DATA FOR ANALYSIS ▸
****************

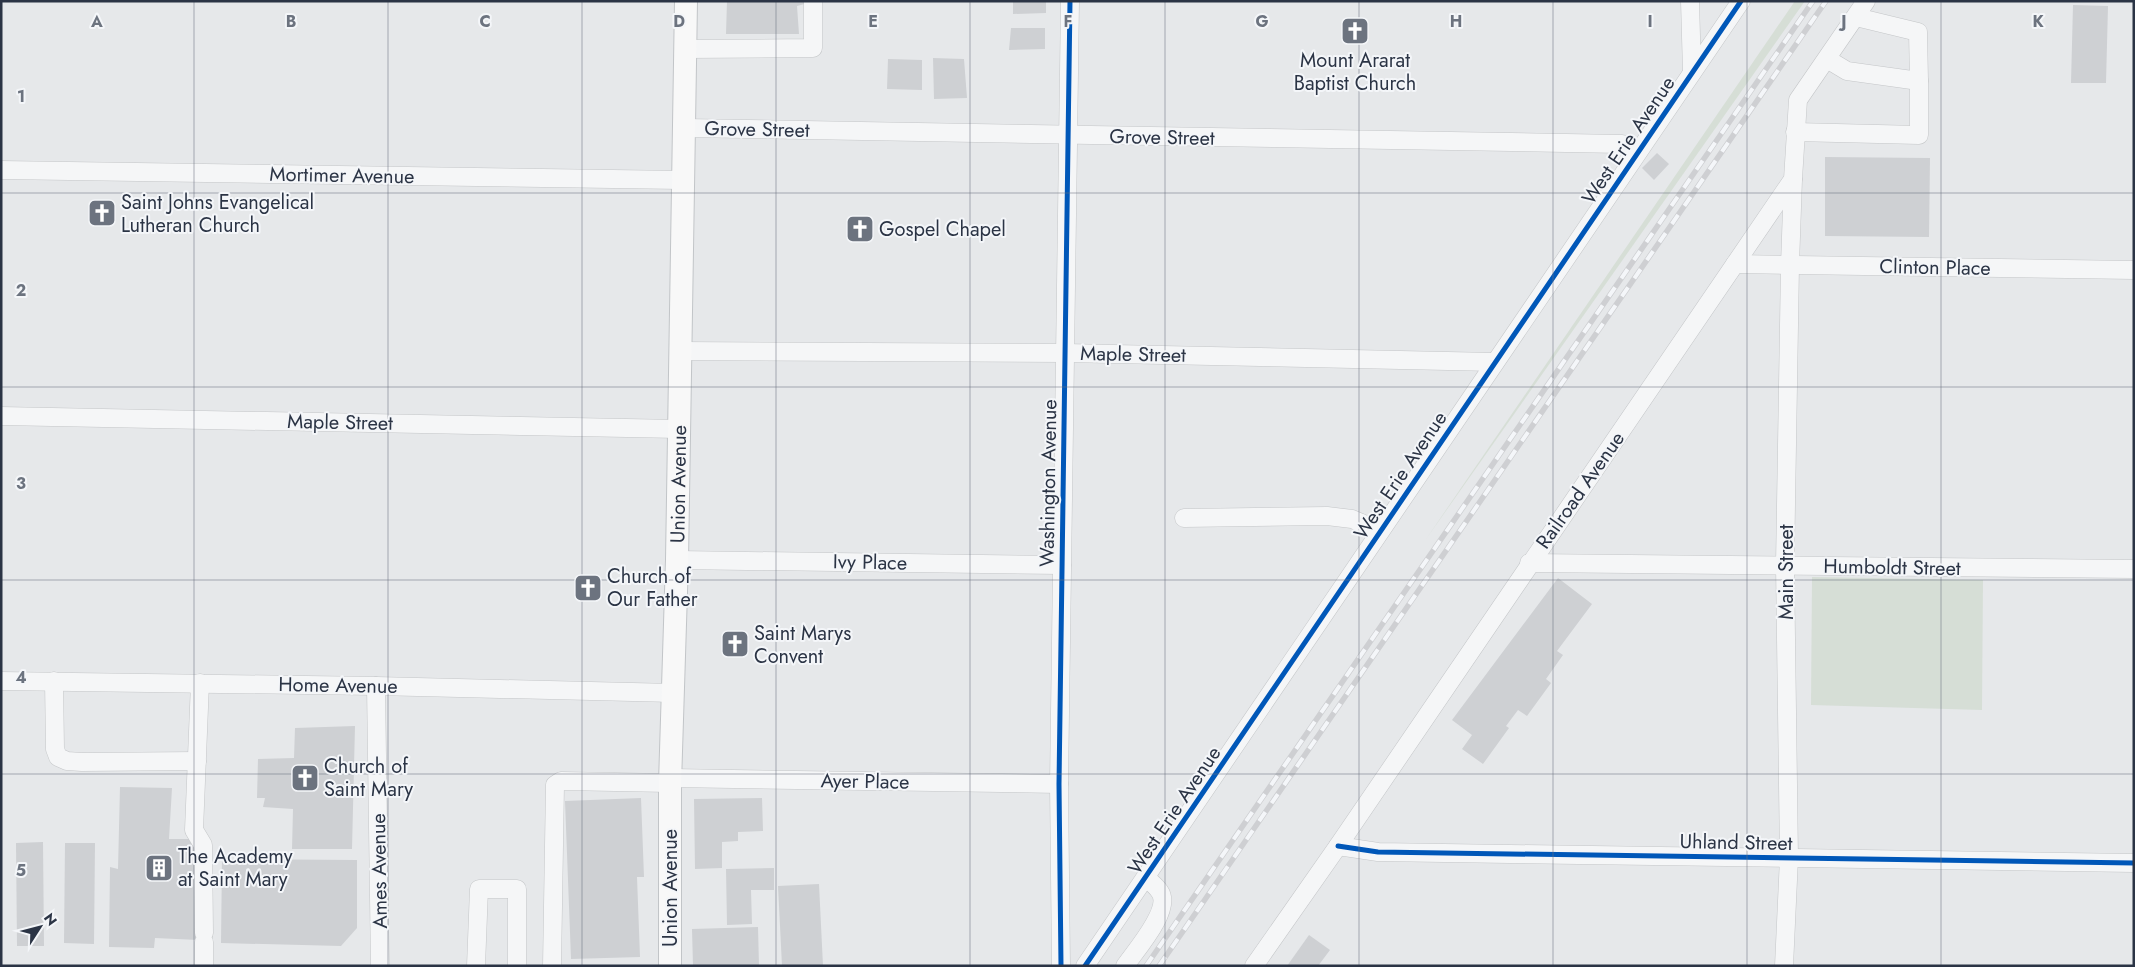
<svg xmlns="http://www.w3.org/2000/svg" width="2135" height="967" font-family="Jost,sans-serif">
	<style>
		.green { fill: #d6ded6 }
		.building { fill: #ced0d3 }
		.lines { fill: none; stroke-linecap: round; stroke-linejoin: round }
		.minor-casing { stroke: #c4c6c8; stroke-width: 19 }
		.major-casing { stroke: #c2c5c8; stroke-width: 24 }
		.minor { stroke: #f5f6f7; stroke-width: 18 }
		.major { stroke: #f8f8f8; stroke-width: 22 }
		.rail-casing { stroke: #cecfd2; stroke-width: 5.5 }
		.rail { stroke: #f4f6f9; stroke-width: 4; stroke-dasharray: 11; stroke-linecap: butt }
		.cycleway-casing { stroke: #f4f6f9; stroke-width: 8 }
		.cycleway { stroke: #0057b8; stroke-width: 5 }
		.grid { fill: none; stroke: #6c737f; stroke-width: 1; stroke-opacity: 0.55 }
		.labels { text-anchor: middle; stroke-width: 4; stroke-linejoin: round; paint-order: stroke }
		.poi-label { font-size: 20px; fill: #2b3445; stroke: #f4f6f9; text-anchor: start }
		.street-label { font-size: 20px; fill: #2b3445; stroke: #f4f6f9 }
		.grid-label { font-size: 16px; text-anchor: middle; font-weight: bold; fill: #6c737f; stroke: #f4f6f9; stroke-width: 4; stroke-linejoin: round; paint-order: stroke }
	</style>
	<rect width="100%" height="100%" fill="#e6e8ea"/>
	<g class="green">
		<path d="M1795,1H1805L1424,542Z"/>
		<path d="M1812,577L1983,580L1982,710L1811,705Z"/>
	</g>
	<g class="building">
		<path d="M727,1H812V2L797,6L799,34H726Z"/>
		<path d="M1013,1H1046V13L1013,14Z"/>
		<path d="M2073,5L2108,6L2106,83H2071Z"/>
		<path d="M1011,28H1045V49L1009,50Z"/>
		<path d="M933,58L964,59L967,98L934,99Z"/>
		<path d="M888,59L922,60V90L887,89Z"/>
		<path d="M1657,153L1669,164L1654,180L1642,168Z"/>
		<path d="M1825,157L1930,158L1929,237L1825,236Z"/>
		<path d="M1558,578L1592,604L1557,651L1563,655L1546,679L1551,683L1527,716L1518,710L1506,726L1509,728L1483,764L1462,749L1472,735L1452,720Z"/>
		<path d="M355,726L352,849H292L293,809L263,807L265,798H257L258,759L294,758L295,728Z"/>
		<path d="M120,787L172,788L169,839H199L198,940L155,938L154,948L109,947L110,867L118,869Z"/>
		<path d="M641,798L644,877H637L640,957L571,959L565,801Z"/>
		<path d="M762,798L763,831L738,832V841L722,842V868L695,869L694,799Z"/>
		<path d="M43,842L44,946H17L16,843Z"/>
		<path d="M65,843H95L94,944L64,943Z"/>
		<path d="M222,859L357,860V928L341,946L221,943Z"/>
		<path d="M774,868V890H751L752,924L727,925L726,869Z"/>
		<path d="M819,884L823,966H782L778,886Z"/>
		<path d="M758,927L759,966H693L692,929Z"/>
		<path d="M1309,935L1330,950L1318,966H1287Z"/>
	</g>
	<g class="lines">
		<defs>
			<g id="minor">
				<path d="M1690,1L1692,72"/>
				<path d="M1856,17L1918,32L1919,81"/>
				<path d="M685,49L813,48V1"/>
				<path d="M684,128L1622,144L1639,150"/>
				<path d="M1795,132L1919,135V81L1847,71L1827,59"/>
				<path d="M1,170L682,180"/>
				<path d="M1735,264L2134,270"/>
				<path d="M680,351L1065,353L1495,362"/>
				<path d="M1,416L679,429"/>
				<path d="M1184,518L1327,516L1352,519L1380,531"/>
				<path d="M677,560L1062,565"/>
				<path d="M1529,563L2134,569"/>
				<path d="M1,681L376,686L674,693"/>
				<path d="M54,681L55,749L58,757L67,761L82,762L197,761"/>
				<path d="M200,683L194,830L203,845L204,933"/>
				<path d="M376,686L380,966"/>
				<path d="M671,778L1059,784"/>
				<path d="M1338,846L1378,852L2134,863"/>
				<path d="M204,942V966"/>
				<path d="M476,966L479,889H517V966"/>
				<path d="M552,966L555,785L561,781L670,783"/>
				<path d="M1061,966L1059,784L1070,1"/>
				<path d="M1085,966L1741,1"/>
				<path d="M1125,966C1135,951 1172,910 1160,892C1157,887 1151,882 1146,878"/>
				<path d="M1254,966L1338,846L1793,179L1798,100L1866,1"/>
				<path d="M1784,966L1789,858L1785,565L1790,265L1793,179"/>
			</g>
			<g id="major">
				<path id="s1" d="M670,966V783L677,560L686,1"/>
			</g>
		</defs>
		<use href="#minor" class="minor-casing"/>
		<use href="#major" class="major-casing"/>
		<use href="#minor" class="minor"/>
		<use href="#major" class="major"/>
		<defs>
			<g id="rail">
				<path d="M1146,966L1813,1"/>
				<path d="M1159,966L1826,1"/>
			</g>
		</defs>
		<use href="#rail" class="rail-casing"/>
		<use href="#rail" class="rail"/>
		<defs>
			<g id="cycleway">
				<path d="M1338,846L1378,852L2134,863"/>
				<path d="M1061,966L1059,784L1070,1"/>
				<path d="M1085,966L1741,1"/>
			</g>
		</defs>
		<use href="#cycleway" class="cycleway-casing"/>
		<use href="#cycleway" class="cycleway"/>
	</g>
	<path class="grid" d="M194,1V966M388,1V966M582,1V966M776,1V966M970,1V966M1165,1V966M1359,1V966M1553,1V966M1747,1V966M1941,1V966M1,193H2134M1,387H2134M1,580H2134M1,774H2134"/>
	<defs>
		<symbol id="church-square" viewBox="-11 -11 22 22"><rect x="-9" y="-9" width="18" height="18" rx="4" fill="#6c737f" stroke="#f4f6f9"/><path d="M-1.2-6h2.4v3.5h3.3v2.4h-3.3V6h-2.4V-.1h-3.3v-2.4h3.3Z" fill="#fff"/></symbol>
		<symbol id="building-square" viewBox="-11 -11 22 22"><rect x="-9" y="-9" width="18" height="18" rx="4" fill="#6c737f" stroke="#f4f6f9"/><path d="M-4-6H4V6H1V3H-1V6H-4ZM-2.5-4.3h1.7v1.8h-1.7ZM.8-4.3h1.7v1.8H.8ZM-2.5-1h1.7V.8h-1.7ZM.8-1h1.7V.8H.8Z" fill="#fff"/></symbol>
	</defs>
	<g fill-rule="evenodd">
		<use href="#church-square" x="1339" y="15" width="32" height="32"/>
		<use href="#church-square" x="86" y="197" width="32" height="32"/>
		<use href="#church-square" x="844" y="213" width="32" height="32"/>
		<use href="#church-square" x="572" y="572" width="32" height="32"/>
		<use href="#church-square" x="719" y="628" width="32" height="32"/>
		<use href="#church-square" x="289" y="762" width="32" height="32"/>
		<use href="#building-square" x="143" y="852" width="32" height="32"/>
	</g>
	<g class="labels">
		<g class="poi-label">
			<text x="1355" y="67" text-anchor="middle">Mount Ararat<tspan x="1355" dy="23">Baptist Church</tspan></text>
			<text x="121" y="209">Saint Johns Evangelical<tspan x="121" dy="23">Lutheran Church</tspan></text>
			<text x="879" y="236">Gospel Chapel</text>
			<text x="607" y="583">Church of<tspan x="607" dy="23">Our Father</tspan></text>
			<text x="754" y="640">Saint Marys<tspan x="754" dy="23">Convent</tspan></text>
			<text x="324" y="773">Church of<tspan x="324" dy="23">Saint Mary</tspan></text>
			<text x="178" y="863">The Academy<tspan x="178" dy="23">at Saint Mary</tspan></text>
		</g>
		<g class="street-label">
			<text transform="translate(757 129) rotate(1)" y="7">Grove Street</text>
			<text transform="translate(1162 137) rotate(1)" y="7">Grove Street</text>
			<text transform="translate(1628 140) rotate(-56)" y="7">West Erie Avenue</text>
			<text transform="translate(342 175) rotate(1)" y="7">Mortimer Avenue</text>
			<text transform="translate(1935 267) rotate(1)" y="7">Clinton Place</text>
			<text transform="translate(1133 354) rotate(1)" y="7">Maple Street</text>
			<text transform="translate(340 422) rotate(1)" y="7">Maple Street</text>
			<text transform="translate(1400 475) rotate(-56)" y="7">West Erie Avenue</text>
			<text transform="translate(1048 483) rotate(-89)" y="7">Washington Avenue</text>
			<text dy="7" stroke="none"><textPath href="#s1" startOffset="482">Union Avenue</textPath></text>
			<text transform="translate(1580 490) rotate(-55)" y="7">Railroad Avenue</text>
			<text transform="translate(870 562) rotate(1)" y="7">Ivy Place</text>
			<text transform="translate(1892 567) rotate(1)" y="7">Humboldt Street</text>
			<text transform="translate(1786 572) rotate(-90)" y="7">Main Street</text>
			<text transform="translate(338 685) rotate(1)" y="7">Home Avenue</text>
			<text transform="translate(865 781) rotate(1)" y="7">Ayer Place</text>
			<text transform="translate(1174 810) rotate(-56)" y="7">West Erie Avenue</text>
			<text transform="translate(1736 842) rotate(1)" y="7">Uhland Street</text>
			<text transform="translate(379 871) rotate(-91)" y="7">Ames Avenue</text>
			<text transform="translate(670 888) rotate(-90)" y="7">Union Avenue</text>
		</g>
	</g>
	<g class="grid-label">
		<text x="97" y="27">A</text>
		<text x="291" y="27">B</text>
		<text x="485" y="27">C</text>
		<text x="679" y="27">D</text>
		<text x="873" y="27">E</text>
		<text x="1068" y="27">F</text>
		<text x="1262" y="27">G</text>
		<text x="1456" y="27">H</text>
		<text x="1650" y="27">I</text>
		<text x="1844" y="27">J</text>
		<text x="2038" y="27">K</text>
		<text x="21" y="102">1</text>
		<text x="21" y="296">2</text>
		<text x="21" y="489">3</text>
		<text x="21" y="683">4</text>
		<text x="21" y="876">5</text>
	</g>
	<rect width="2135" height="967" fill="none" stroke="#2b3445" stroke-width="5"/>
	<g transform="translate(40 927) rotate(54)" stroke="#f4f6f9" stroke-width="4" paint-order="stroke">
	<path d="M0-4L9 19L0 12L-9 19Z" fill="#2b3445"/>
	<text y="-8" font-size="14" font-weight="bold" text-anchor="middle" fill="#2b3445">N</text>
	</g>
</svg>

****************

TASK TO CARRY OUT ▸ In the entries above, find the line holding "none; stroke-linecap: round;" and the line holding "#f8f8f8; stroke-width: 22"; print both of them and every line between, exactly, and nothing else.

ANSWER SECTION ▸
		.lines { fill: none; stroke-linecap: round; stroke-linejoin: round }
		.minor-casing { stroke: #c4c6c8; stroke-width: 19 }
		.major-casing { stroke: #c2c5c8; stroke-width: 24 }
		.minor { stroke: #f5f6f7; stroke-width: 18 }
		.major { stroke: #f8f8f8; stroke-width: 22 }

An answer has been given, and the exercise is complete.